Apoiado politicamente por China, Turquia e Rússia, o presidente do Cazaquistão Kassym-Jomart Tokayev rejeitou a ideia de iniciar conversações com os revoltosos, tendo inclusive dado ordens de “atirar para matar”. Os Estados Unidos, que na véspera advertiram o regime autoritário em relação ao uso da força, desta vez lembraram que “por vezes é muito difícil fazê-los sair”, em referência às tropas russas chegadas ao país da Ásia central na sequência de um pedido de Tokayev.
Há pouco mais de dez anos, uma greve de trabalhadores da indústria petrolífera por melhores condições de trabalho, na cidade de Zhanaozen, foi declarada ilegal e mil pessoas foram despedidas. Dos protestos que daí resultaram, a polícia matou pelo menos 15 manifestantes. Foi na mesma cidade que eclodiu na semana passada o movimento contra o aumento do preço do GPL, gás produzido e exportado pelo Cazaquistão, e que devido ao seu preço mais baixo passou também a ser consumido em carros convertidos pelos automobilistas cazaques.
O aumento do preço dos combustíveis num país de abundantes recursos, mas cuja riqueza permanece na mão de poucos foi o rastilho. Nursultan Nazarbayev, líder do país desde a sua independência, cedeu a presidência em 2019 ao então líder do Senado Tokayev, quando omovimento pelos direitos humanos e democracia se fazia ouvir cada vez mais alto, mas a sua passagem para presidente do Conselho de Segurança demonstrou que a mudança era cosmética. Os manifestantes derrubaram uma estátua do ex-presidente e tinham como palavra de ordem “Shal ket!” (Velho, fora!).
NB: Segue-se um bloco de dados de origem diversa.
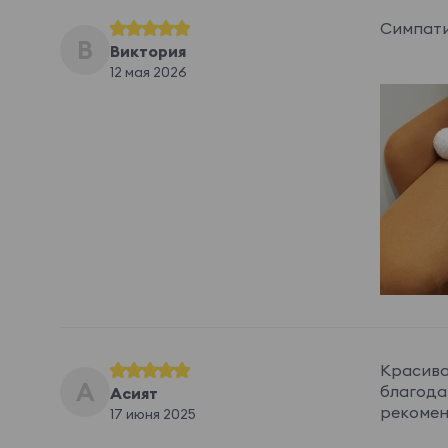
Симпати
В
Виктория
12 мая 2026
Красива
А
благодар
Асият
рекомен
17 июня 2025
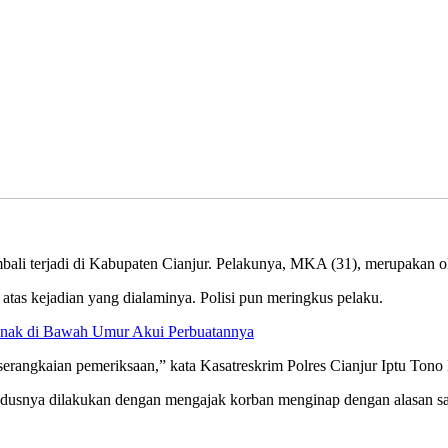
li terjadi di Kabupaten Cianjur. Pelakunya, MKA (31), merupakan o
tas kejadian yang dialaminya. Polisi pun meringkus pelaku.
Anak di Bawah Umur Akui Perbuatannya
erangkaian pemeriksaan,” kata Kasatreskrim Polres Cianjur Iptu Tono L
odusnya dilakukan dengan mengajak korban menginap dengan alasan s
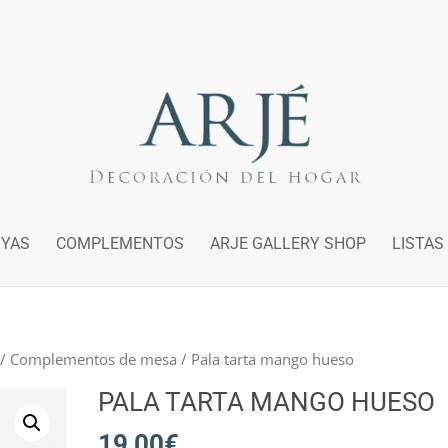
OYAS
COMPLEMENTOS
ARJE GALLERY SHOP
LISTAS
/
Complementos de mesa
/ Pala tarta mango hueso
PALA TARTA MANGO HUESO
19,00
€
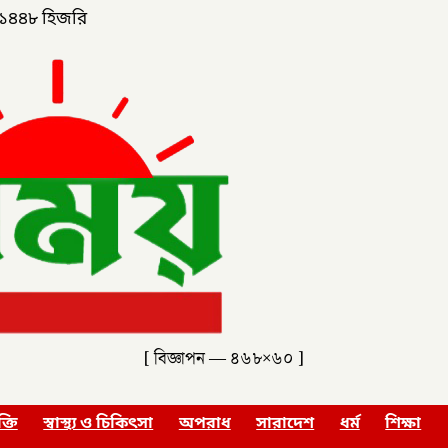
১৪৪৮ হিজরি
[ বিজ্ঞাপন — ৪৬৮×৬০ ]
ক্তি
স্বাস্থ্য ও চিকিৎসা
অপরাধ
সারাদেশ
ধর্ম
শিক্ষা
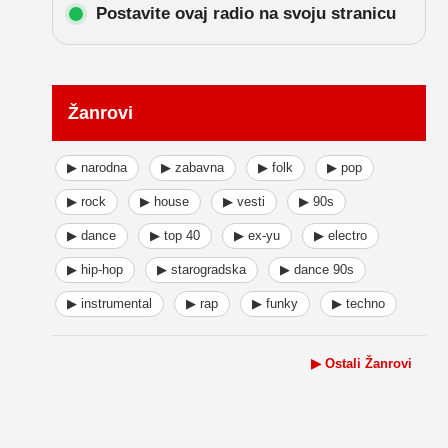
Postavite ovaj radio na svoju stranicu
Žanrovi
▶ narodna
▶ zabavna
▶ folk
▶ pop
▶ rock
▶ house
▶ vesti
▶ 90s
▶ dance
▶ top 40
▶ ex-yu
▶ electro
▶ hip-hop
▶ starogradska
▶ dance 90s
▶ instrumental
▶ rap
▶ funky
▶ techno
▶ Ostali Žanrovi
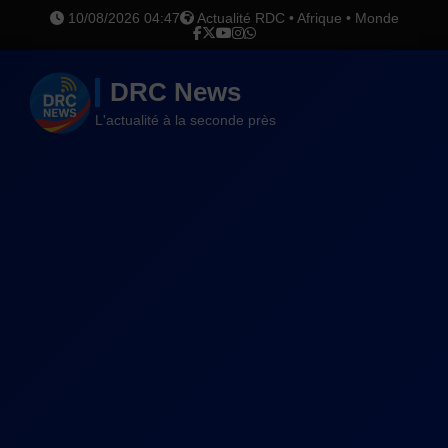
10/08/2026 04:47
Actualité RDC • Afrique • Monde
DRC News
L'actualité à la seconde près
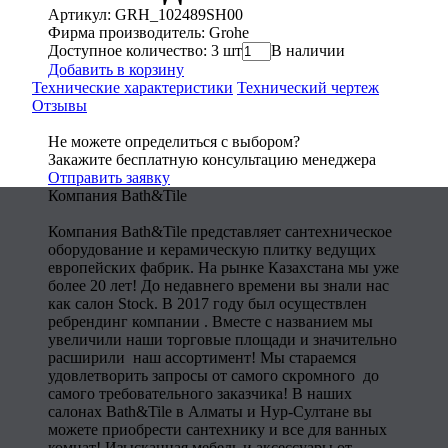
Артикул: GRH_102489SH00
Фирма производитель: Grohe
Доступное количество: 3 шт
В наличии
Добавить в корзину
Технические характеристики
Технический чертеж
Отзывы
Не можете определиться с выбором?
Закажите бесплатную консультацию менеджера
Отправить заявку
Компания Bath&Tile
Компания Bath&Tile представляет сантехническое
оборудование и керамическую плитку ведущих
европейских фабрик. На рынке Казахстана мы уже
более 20 лет! До недавнего времени вы знали нас
как салон Stock. В 2017 году был осуществлен
ребрендинг компании . Вместе с названием мы
увеличили наши торговые площади и значительно
расширили наш ассортимент! Мы стараемся
удовлетворить запросы от самого скромного до
самого требовательного заказчика! В наших
салонах Bath&Tile в Алматы и Нур-Султане вы
можете приобрести сантехнику и все для ванных
комнат! Изысканная мебель и аксессуары от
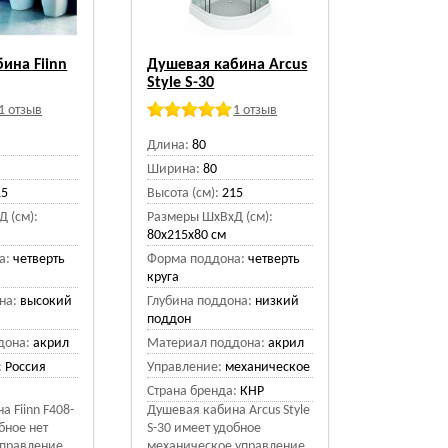
ина Fiinn
Душевая кабина Arcus
Style S-30
1 отзыв
1 отзыв
Длина:
80
Ширина:
80
15
Высота (см):
215
 (см):
Размеры ШхВхД (см):
80x215x80 см
а:
четверть
Форма поддона:
четверть
круга
на:
высокий
Глубина поддона:
низкий
поддон
дона:
акрил
Материал поддона:
акрил
:
Россия
Управление:
механическое
Страна бренда:
КНР
 Fiinn F408-
Душевая кабина Arcus Style
бное нет
S-30 имеет удобное
правление.
механическое управление.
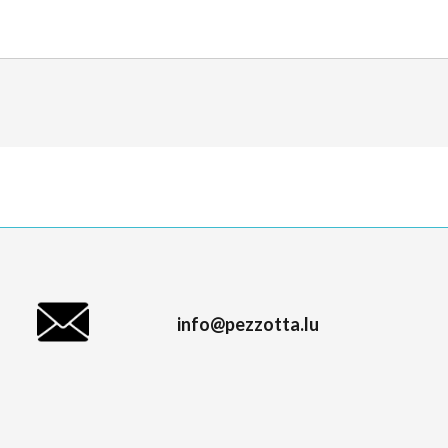
info@pezzotta.lu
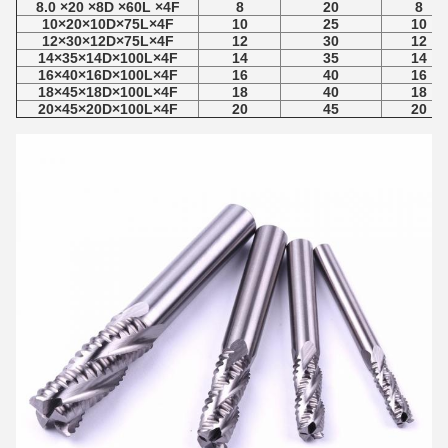
8.0 ×20 ×8D ×60L ×4F
8
20
8
10×20×10D×75L×4F
10
25
10
12×30×12D×75L×4F
12
30
12
14×35×14D×100L×4F
14
35
14
16×40×16D×100L×4F
16
40
16
18×45×18D×100L×4F
18
40
18
20×45×20D×100L×4F
20
45
20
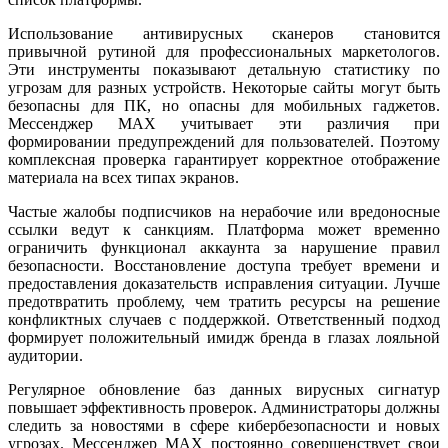
Использование антивирусных сканеров становится
привычной рутиной для профессиональных маркетологов.
Эти инструменты показывают детальную статистику по
угрозам для разных устройств. Некоторые сайты могут быть
безопасны для ПК, но опасны для мобильных гаджетов.
Мессенджер MAX учитывает эти различия при
формировании предупреждений для пользователей. Поэтому
комплексная проверка гарантирует корректное отображение
материала на всех типах экранов.
Частые жалобы подписчиков на нерабочие или вредоносные
ссылки ведут к санкциям. Платформа может временно
ограничить функционал аккаунта за нарушение правил
безопасности. Восстановление доступа требует времени и
предоставления доказательств исправления ситуации. Лучше
предотвратить проблему, чем тратить ресурсы на решение
конфликтных случаев с поддержкой. Ответственный подход
формирует положительный имидж бренда в глазах лояльной
аудитории.
Регулярное обновление баз данных вирусных сигнатур
повышает эффективность проверок. Администраторы должны
следить за новостями в сфере кибербезопасности и новых
угрозах. Мессенджер MAX постоянно совершенствует свои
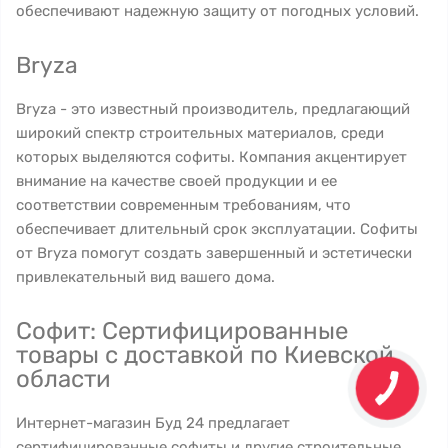
обеспечивают надежную защиту от погодных условий.
Bryza
Bryza - это известный производитель, предлагающий
широкий спектр строительных материалов, среди
которых выделяются софиты. Компания акцентирует
внимание на качестве своей продукции и ее
соответствии современным требованиям, что
обеспечивает длительный срок эксплуатации. Софиты
от Bryza помогут создать завершенный и эстетически
привлекательный вид вашего дома.
Софит: Сертифицированные
товары с доставкой по Киевской
области
Интернет-магазин Буд 24 предлагает
сертифицированные софиты и другие строительные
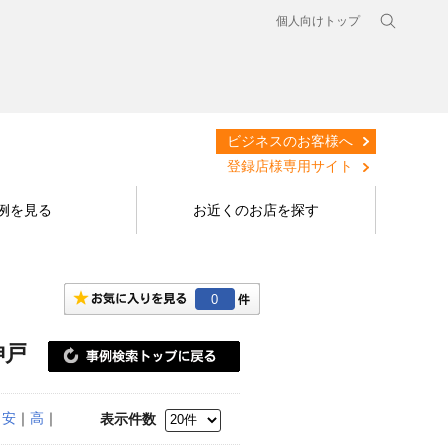
個人向けトップ
ビジネスのお客様へ
登録店様専用サイト
例を見る
お近くのお店を探す
0
神戸
｜
安
｜
高
｜
表示件数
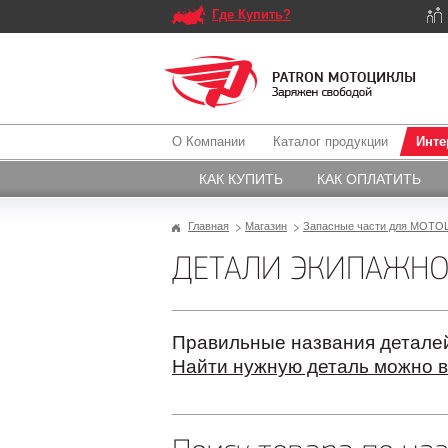
Где Купить?
О Компании
Каталог продукции
Инте
КАК КУПИТЬ
КАК ОПЛАТИТЬ
Главная
Магазин
Запасные части для МОТОЦ
ДЕТАЛИ ЭКИПАЖНО
Правильные названия деталей
Найти нужную деталь можно в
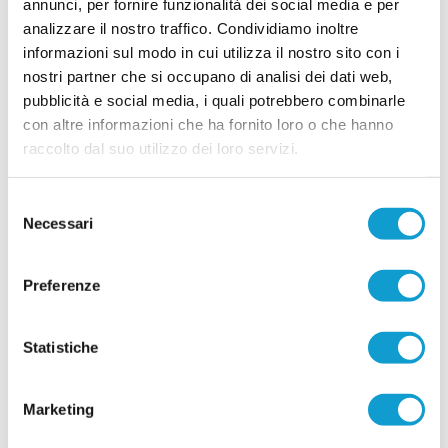
annunci, per fornire funzionalità dei social media e per
analizzare il nostro traffico. Condividiamo inoltre
informazioni sul modo in cui utilizza il nostro sito con i
nostri partner che si occupano di analisi dei dati web,
pubblicità e social media, i quali potrebbero combinarle
con altre informazioni che ha fornito loro o che hanno
raccolto dal suo utilizzo dei loro servizi.
Selezione
Necessari
del
consenso
Preferenze
Statistiche
Marketing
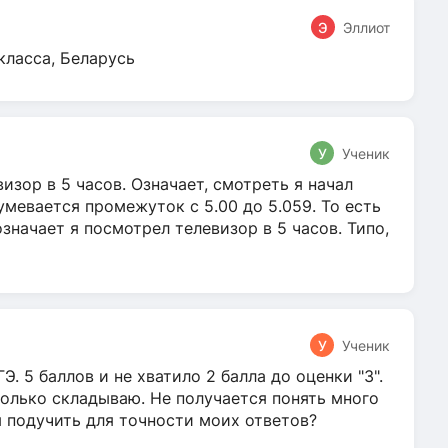
Э
Эллиот
класса, Беларусь
У
Ученик
зор в 5 часов. Означает, смотреть я начал
умевается промежуток с 5.00 до 5.059. То есть
 означает я посмотрел телевизор в 5 часов. Типо,
У
Ученик
Э. 5 баллов и не хватило 2 балла до оценки "3".
олько складываю. Не получается понять много
я подучить для точности моих ответов?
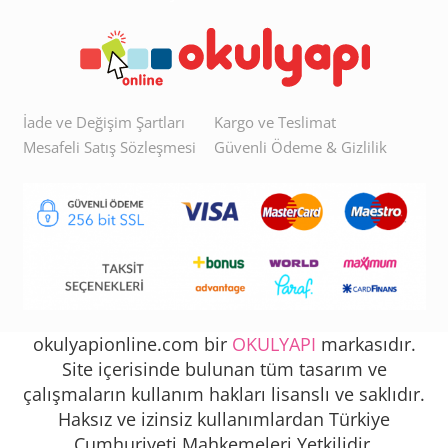
İade ve Değişim Şartları
Kargo ve Teslimat
Mesafeli Satış Sözleşmesi
Güvenli Ödeme & Gizlilik
okulyapionline.com bir
OKULYAPI
markasıdır.
Site içerisinde bulunan tüm tasarım ve
çalışmaların kullanım hakları lisanslı ve saklıdır.
Haksız ve izinsiz kullanımlardan Türkiye
Cumhuriyeti Mahkemeleri Yetkilidir.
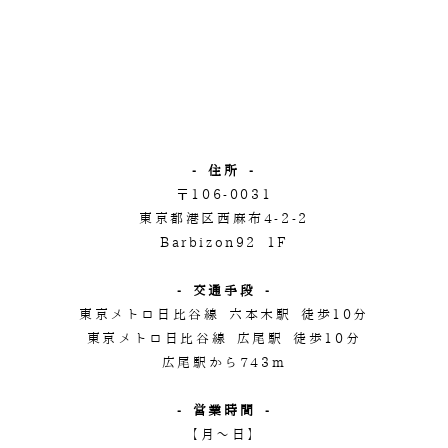
- 住所 -
〒106-0031
東京都港区西麻布4-2-2
Barbizon92 1F
- 交通手段 -
東京メトロ日比谷線 六本木駅 徒歩10分
東京メトロ日比谷線 広尾駅 徒歩10分
広尾駅から743m
- 営業時間 -
【月～日】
200 O valor do subsídio aos combustíveis é de 200 euros per capita por ano, ou 2,6% do PIB do Cazaquistão. No total do planeta, a OCDE estima que os governos gastaram 330 mil milhões de euros em subsídios aos combustíveis fósseis em 2020.
Perante os protestos, que de forma rápida se espalharam a uma dúzia de cidades, em especial a maior, Almaty, o presidente Tokayev dirigiu-se três vezes à população e acabou por, a meio, mudar de rumo. Primeiro procurou acalmar as massas, ao anunciar o despedimento de todo o governo e o afastamento de Nazarbayev, ficando com as rédeas da segurança e da defesa. Depois, no final do mesmo dia, quarta-feira, descreveu os manifestantes como “terroristas” e ato contínuo apelou para a solidariedade da aliança militar liderada pela Rússia, a Organização do Tratado de Segurança Coletiva (OTSC), composta por seis ex-países da URSS.
CAZAQUISTÃO
Na sexta-feira, o Ministério da Defesa da Rússia disse que paraquedistas expedidos em nove aviões tinham aterrado em Almaty e ajudado a proteger o aeroporto. Segundo o porta-voz de Vladimir Putin, o presidente russo e o congénere cazaque têm falado diversas vezes sobre a situação no país, bem como a missão da OTSC, da qual se desconhecem ainda os detalhes.
O secretário de Estado norte-americano Antony Blinken, que falou com o homólogo cazaque, pediu respeito pelos protestos pacíficos e avisou Nursultan: “Uma lição da história recente é que, assim que os russos estão na sua casa, é por vezes muito difícil fazê-los sair.”